Mit dem Dekret vom 10. Januar 2026, erlassen von der Apostolischen Pönitentiare auf Geheiß Seiner Heiligkeit Papst Leo XIV., hat die Kirche ein besonderes Jahr des heiligen Franziskus ausgerufen, das vom 10. Januar 2026 bis zum 10. Januar 2027 dauert.
Während dieses Zeitraums kann anlässlich des 800. Todestages des Heiligen Franz von Assisi ein vollkommener Ablass erlangt werden. Der Papst schenkt diese Zeit nicht nur der Franziskanerfamilie, sondern der gesamten Kirche, damit der 800. Todestag zu einer Gelegenheit für wahre spirituelle Erneuerung werde.
Das Dekret erinnert daran, dass der heilige Franziskus auch heute noch von großer Bedeutung ist, und ermutigt alle, „dem Beispiel des seraphischen Patriarchen zu folgen und in unserer Zeit heilig zu werden“, indem sie Hoffnung in konkrete Liebe und ein Engagement für den Frieden umsetzen.
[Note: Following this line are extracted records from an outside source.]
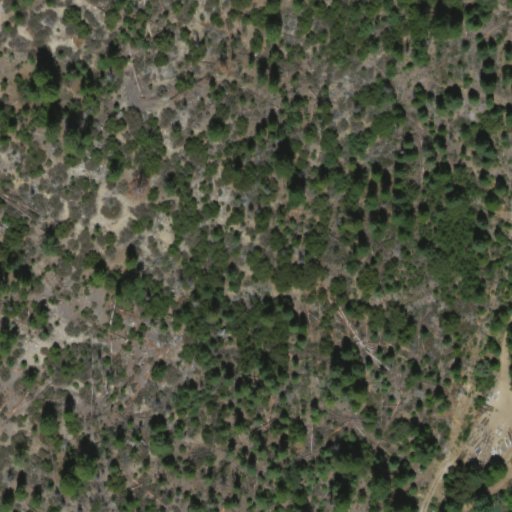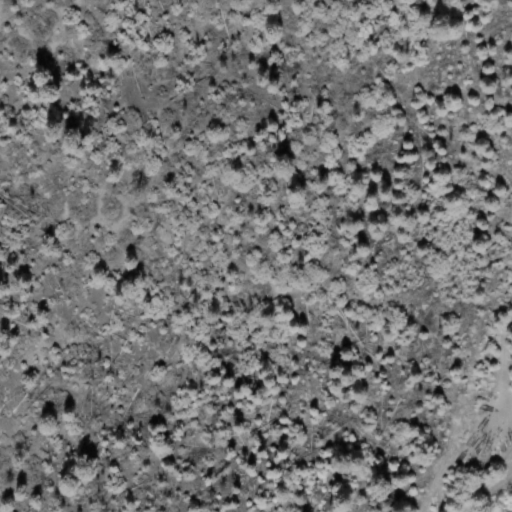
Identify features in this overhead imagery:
road: (505, 364)
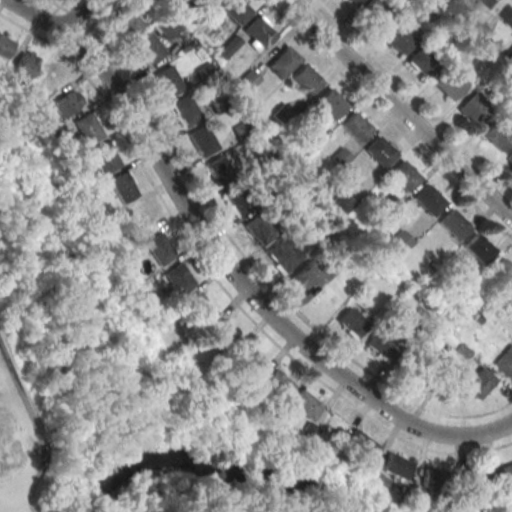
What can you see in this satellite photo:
building: (212, 0)
building: (352, 1)
building: (353, 1)
building: (492, 3)
building: (493, 3)
building: (234, 9)
building: (234, 9)
road: (54, 10)
building: (376, 12)
road: (100, 13)
building: (508, 13)
building: (508, 13)
road: (74, 16)
road: (334, 16)
building: (126, 22)
building: (259, 32)
building: (259, 32)
building: (399, 38)
building: (397, 39)
building: (5, 45)
building: (4, 46)
building: (148, 47)
building: (283, 61)
building: (422, 61)
building: (423, 61)
building: (282, 62)
building: (23, 65)
building: (23, 66)
building: (306, 78)
building: (306, 78)
building: (48, 79)
building: (167, 80)
building: (168, 80)
building: (450, 83)
building: (453, 86)
building: (331, 102)
building: (64, 103)
building: (330, 103)
building: (475, 108)
building: (475, 108)
road: (401, 109)
building: (184, 110)
building: (184, 111)
road: (431, 111)
road: (388, 121)
building: (356, 126)
building: (86, 127)
building: (86, 127)
building: (356, 127)
building: (496, 134)
building: (497, 136)
building: (202, 140)
building: (202, 140)
building: (381, 150)
building: (379, 152)
building: (340, 156)
building: (103, 157)
building: (103, 157)
building: (509, 158)
building: (218, 171)
building: (219, 171)
building: (404, 174)
building: (404, 175)
building: (120, 186)
building: (120, 187)
building: (429, 199)
building: (429, 199)
building: (238, 200)
building: (342, 202)
building: (237, 203)
building: (137, 218)
building: (453, 224)
building: (454, 224)
building: (254, 227)
building: (396, 245)
building: (478, 246)
building: (478, 248)
building: (156, 249)
building: (156, 249)
building: (285, 257)
road: (244, 258)
road: (225, 267)
building: (503, 268)
building: (304, 276)
building: (174, 278)
building: (175, 278)
road: (218, 284)
building: (197, 307)
building: (198, 308)
building: (351, 322)
building: (222, 334)
building: (222, 334)
building: (383, 344)
building: (248, 358)
building: (246, 360)
building: (504, 361)
building: (504, 361)
building: (424, 377)
building: (276, 381)
park: (116, 382)
building: (478, 382)
building: (276, 383)
building: (481, 383)
building: (303, 403)
building: (303, 403)
road: (34, 424)
park: (23, 429)
building: (305, 432)
building: (357, 444)
building: (357, 444)
building: (394, 465)
building: (393, 466)
river: (224, 470)
building: (507, 472)
building: (434, 479)
building: (477, 480)
river: (93, 501)
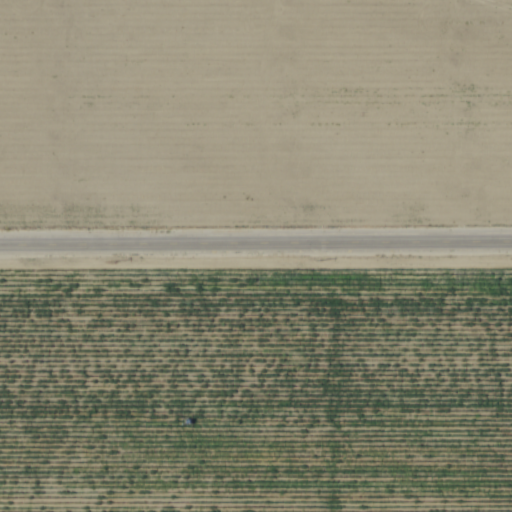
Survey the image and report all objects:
road: (256, 243)
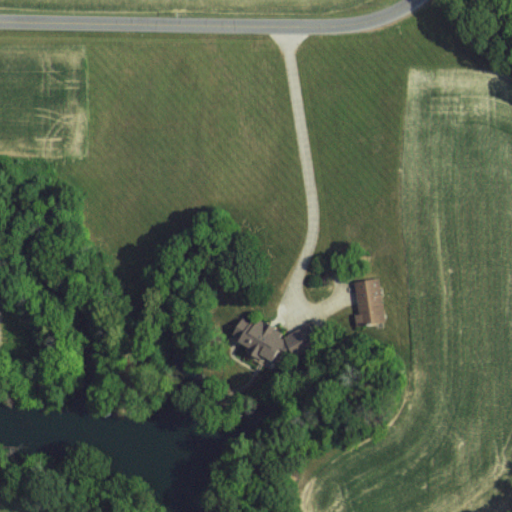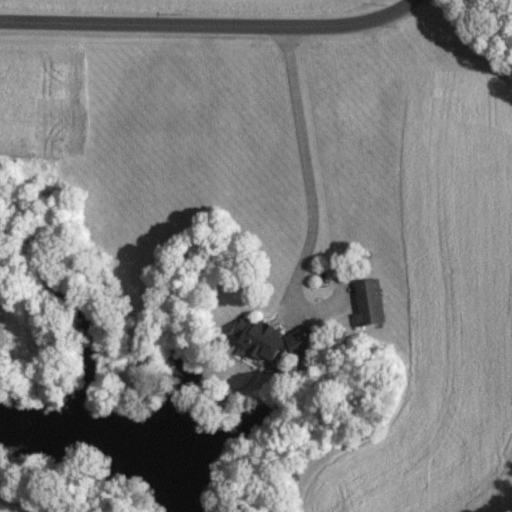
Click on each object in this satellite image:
road: (213, 28)
road: (309, 196)
building: (369, 301)
building: (272, 338)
Ein vollkommener Ablass wird unter den üblichen Bedingungen gewährt:
sakramentale Beichte, Empfang der Eucharistie, Gebet in den Anliegen des Heiligen Vaters
Abkehr von jeglicher Anhänglichkeit an die Sünde und kann auch für Seelen im Fegefeuer erbeten werden.
Er steht Mitgliedern franziskanischer Familien und kirchlicher Gemeinschaften zu, die vom Charisma des heiligen Franziskus inspiriert sind, sowie allen Gläubigen, die im Laufe des Jahres im Rahmen einer Pilgerreise eine franziskanische Kirche oder einen dem Heiligen geweihten Ort besuchen, an Jubiläumsfeiern teilnehmen oder innehalten, um zu beten und zu meditieren: mit dem Vaterunser, dem Glaubensbekenntnis, Anrufungen der Jungfrau Maria,
des heiligen Franziskus, der heiligen Klara und der Heiligen der franziskanischen Familie abzuschließen.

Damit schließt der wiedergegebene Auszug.